Nun findet eine schmerzvollere Episode ihren Weg ins autofiktionale Kino: die Demenz von ihrem Vater Ole. Er litt die letzten zehn Jahre seines Lebens am Benson-Syndrome und hatte eine Verbindung zum französischen Gymnasium in Wien. Im echten Leben wie im Film (verkörpert von Pascal Greggory) war ihr Vater ebenfalls Philosophie-Professor. Die Worte und Gedanken sind seine Welt. Eine Welt, die ihm langsam abhandenkommt.
Seine Tochter, toll gespielt von Léa Seydoux als ein Alter Ego der Regisseurin namens Sandra, ist die Protagonistin des Films. Sie ist Mitte 30, arbeitet als Dolmetscherin und ist die Mutter einer achtjährigen Tochter. Als es ihrem Vater zunehmend schlechter geht, muss sie für ihn ein Pflegeheim finden und seine Wohnung räumen – mit all den vielen Büchern, die das Leben ihres Vaters ausmachten.
Es ist eine persönliche Art des Dolmetschens für einen geliebten Menschen, der langsam seine Sprache verliert. Mitten in diese schwierige Zeit tritt plötzlich ihr alter Bekannter Clément in ihr Leben. Mit dem verheirateten Mann beginnt sie eine leidenschaftliche Romanze.
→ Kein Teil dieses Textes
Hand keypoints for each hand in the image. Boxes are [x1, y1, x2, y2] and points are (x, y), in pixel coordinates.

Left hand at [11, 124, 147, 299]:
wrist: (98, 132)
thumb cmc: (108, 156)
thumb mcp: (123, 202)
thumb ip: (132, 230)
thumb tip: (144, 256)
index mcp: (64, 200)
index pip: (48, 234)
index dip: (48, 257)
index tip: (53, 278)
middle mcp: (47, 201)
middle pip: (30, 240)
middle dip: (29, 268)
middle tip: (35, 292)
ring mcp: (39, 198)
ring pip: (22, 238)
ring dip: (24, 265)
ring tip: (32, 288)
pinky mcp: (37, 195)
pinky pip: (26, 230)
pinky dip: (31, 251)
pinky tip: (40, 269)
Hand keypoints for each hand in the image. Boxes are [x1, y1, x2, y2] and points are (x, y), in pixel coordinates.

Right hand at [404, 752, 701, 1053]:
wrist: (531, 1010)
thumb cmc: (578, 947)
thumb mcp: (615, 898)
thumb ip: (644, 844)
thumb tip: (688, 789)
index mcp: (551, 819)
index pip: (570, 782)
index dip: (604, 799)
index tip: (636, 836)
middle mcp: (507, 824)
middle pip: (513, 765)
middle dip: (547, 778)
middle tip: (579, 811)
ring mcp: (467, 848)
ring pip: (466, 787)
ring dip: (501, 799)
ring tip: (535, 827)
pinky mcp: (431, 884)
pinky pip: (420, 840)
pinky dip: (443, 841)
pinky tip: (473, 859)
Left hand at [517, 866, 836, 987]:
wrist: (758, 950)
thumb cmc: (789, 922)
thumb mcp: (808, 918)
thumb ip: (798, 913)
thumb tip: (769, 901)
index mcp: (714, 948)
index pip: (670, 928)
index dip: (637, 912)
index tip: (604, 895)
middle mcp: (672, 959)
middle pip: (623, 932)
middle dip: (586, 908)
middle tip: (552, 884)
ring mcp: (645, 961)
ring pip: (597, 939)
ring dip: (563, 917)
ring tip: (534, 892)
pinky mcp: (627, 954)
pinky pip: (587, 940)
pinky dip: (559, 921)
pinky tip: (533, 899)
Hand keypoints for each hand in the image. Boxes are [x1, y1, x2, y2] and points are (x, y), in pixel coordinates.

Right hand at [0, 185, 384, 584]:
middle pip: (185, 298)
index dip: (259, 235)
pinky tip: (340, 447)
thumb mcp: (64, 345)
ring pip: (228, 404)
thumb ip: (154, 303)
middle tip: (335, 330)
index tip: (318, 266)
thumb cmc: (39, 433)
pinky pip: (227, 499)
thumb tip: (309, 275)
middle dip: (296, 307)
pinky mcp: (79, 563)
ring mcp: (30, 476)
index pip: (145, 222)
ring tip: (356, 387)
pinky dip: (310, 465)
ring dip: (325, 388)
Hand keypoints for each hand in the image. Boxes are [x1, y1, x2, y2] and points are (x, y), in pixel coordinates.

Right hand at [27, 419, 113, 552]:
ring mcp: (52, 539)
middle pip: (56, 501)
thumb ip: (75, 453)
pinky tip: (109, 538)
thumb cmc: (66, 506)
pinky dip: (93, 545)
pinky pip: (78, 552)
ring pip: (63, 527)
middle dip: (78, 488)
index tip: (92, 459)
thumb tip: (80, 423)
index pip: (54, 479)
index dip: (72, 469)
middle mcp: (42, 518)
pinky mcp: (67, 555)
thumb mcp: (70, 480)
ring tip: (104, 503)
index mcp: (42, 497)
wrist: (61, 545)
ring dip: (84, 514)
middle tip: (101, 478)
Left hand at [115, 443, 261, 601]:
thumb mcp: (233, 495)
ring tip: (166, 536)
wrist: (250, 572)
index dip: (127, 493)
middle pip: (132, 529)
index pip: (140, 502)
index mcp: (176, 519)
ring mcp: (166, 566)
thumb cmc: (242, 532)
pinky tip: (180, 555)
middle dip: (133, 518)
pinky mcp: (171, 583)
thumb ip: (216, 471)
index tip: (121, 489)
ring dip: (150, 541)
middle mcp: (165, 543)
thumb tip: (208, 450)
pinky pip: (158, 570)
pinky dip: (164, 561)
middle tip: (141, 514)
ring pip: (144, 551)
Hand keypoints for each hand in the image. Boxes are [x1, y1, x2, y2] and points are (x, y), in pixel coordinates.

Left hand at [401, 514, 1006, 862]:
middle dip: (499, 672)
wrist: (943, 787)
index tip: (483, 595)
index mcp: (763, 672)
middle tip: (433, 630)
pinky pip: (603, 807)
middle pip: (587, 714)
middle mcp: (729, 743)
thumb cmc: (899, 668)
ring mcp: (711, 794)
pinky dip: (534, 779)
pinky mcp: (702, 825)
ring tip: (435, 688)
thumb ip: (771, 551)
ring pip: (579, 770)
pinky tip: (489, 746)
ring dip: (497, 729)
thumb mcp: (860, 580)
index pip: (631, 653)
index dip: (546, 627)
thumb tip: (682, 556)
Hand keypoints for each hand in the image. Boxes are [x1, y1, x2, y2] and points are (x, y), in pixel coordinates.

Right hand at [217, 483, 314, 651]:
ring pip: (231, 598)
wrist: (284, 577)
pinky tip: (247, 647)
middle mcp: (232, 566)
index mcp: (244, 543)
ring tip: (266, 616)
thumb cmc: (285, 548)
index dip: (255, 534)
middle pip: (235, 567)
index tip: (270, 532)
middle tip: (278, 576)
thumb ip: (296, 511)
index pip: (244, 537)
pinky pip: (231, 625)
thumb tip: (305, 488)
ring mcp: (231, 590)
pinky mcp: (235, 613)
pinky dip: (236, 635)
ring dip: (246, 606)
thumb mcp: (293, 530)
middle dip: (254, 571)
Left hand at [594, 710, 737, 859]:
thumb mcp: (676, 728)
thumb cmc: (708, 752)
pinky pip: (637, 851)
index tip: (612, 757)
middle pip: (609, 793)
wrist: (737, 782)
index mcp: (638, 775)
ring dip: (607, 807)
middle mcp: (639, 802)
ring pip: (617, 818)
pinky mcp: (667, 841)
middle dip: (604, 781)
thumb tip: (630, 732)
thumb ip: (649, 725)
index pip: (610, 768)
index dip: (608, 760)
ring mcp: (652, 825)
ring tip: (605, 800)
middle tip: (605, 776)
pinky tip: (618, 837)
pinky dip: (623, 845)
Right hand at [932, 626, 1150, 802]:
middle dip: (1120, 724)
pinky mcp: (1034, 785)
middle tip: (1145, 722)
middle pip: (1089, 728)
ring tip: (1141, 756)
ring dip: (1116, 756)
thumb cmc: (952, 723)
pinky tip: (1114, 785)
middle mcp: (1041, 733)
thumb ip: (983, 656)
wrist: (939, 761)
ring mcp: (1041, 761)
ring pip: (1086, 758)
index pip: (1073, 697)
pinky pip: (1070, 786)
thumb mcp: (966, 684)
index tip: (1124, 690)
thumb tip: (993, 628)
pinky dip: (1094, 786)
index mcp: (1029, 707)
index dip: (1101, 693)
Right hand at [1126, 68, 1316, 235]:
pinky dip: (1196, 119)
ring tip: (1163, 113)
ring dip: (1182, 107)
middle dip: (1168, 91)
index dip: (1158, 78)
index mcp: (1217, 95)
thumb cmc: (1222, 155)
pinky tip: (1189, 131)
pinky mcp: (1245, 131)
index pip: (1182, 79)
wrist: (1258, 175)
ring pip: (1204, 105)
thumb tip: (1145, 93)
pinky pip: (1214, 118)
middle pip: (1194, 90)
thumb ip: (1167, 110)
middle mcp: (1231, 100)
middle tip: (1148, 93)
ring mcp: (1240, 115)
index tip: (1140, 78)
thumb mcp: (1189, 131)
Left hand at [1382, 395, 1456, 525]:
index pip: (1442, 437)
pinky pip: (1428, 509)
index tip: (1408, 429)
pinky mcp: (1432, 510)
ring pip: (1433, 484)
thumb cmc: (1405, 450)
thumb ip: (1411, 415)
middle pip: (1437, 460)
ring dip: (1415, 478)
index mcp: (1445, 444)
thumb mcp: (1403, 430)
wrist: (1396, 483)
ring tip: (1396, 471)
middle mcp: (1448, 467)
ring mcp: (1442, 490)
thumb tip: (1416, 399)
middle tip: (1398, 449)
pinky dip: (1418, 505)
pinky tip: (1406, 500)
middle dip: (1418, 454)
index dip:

Hansen-Løves Film "An einem schönen Morgen" ("Un beau matin") ist mit melancholischer Zärtlichkeit erzählt. Kurz nach dem Tod ihres eigenen Vaters entstanden, ist das Werk der französischen Filmemacherin ein analog gedrehter Abschiedsfilm – mit wenig Bitterkeit, viel Sonne und einer Hommage an Paris.

Der schöne Morgenfilm ist dabei sehr französisch und weniger künstlerisch-intellektuell als der Ausflug zur schwedischen Insel Fårö in "Bergman Island". Und auch wenn im bürgerlichen Frankreich viel diskutiert wird, drücken der Film und Hollywoodstar Léa Seydoux ("The French Dispatch", "Crimes of the Future") die gemischten Gefühle abseits der Worte gut aus.
Das macht ihn zu einem kleinen, unspektakulären, aber angenehmen und einfühlsamen Episode auf Mia Hansen-Løves autofiktionaler Reise.
"An einem schönen Morgen" feierte seine Premiere heuer in Cannes und war im Programm der Viennale.